INFORMATION SHOWN>
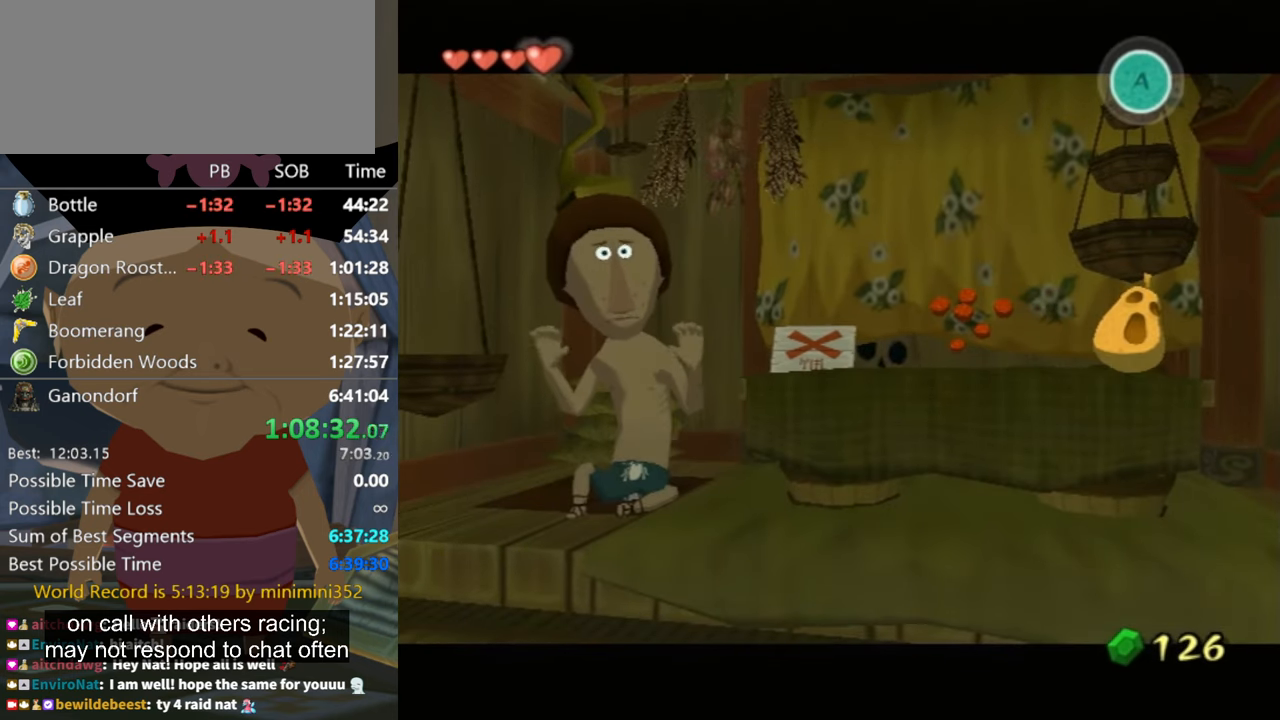
{"buttons": [], "left_stick": "down", "right_stick": "center", "events": [[33, "B", "down"], [100, "B", "up"]]}
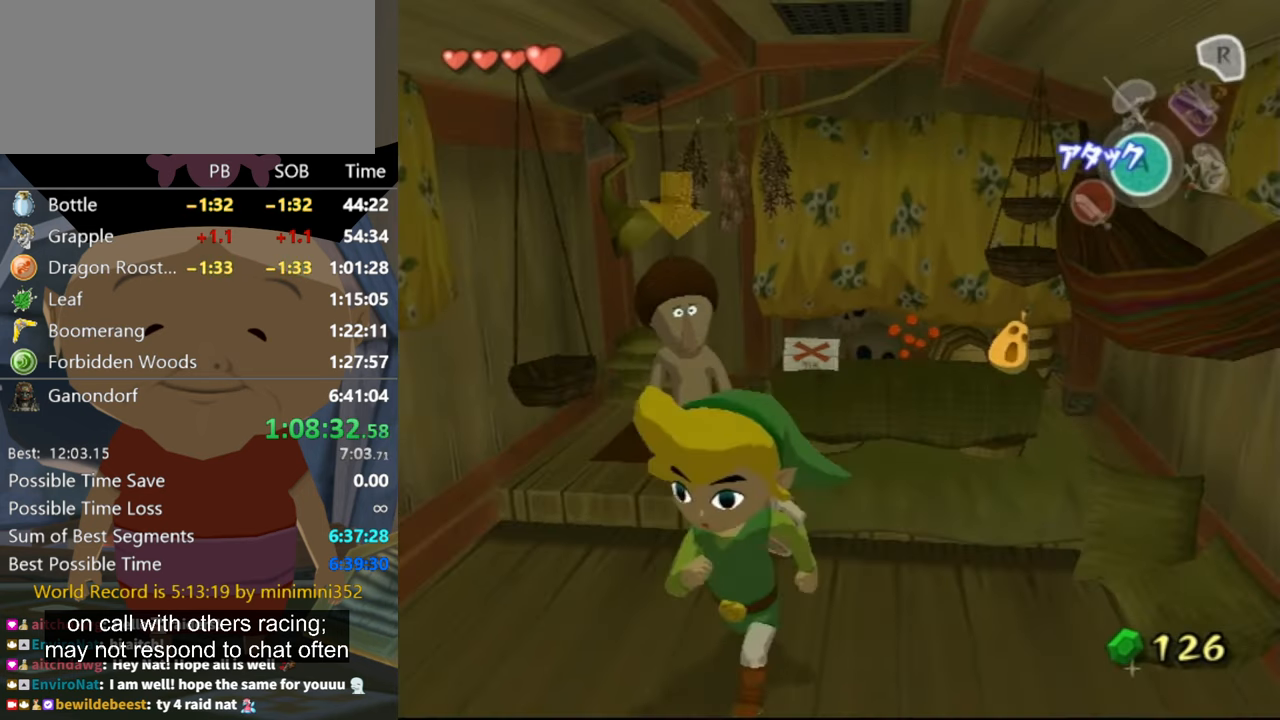
{"buttons": [], "left_stick": "down-right", "right_stick": "center", "events": [[433, "left_stick", "down-right"]]}
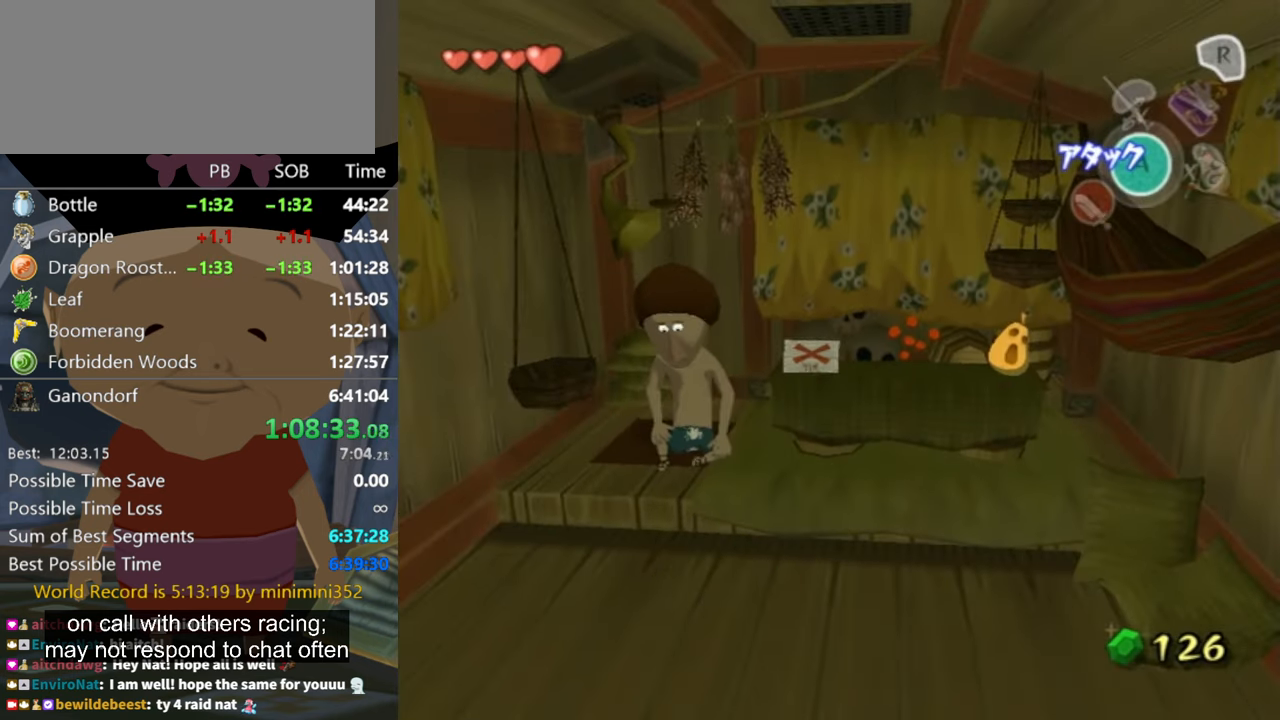
{"buttons": [], "left_stick": "center", "right_stick": "center", "events": [[467, "left_stick", "center"]]}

WHAT TO WORK ON> Output the whole of the data, unchanged; keep the pictures out.

COMPLETED TASK>
{"buttons": [], "left_stick": "down", "right_stick": "center", "events": [[33, "B", "down"], [100, "B", "up"]]}
{"buttons": [], "left_stick": "down-right", "right_stick": "center", "events": [[433, "left_stick", "down-right"]]}
{"buttons": [], "left_stick": "center", "right_stick": "center", "events": [[467, "left_stick", "center"]]}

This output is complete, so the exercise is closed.